Find each line in the entries below that contains the string "data" and copy those lines. Matches are case-sensitive.

> _INFORMATION SHOWN_
════════
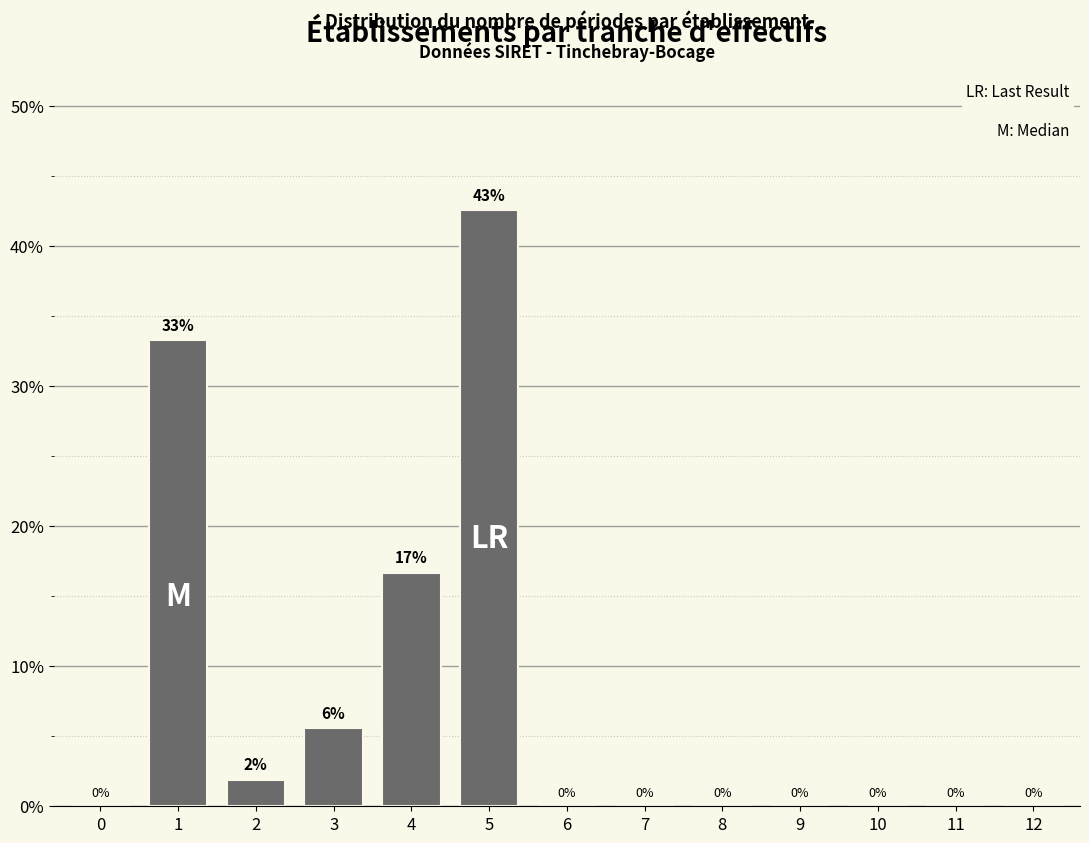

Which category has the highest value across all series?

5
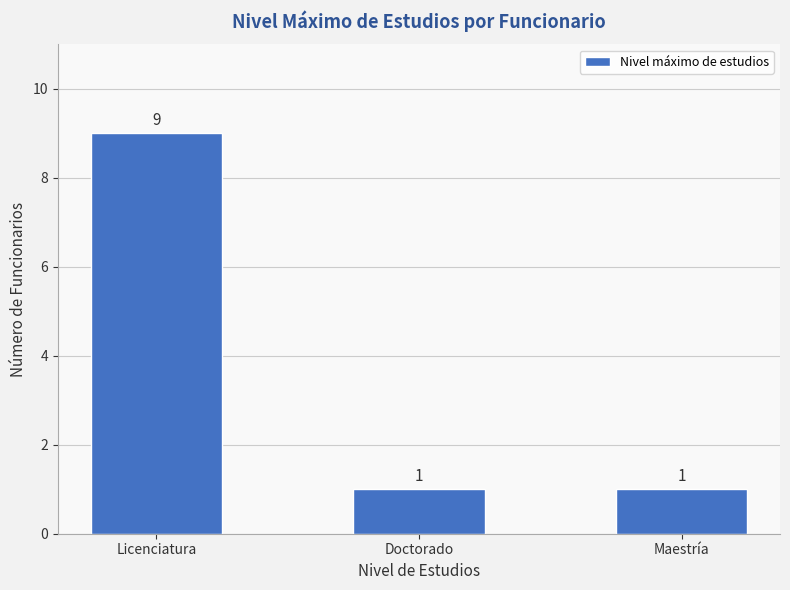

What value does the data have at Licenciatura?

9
════════
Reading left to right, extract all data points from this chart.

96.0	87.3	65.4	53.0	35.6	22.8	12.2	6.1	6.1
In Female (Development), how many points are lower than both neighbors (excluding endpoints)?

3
════════
> _RESULT OF THIS TASK_
What value does the data have at Licenciatura?
Reading left to right, extract all data points from this chart.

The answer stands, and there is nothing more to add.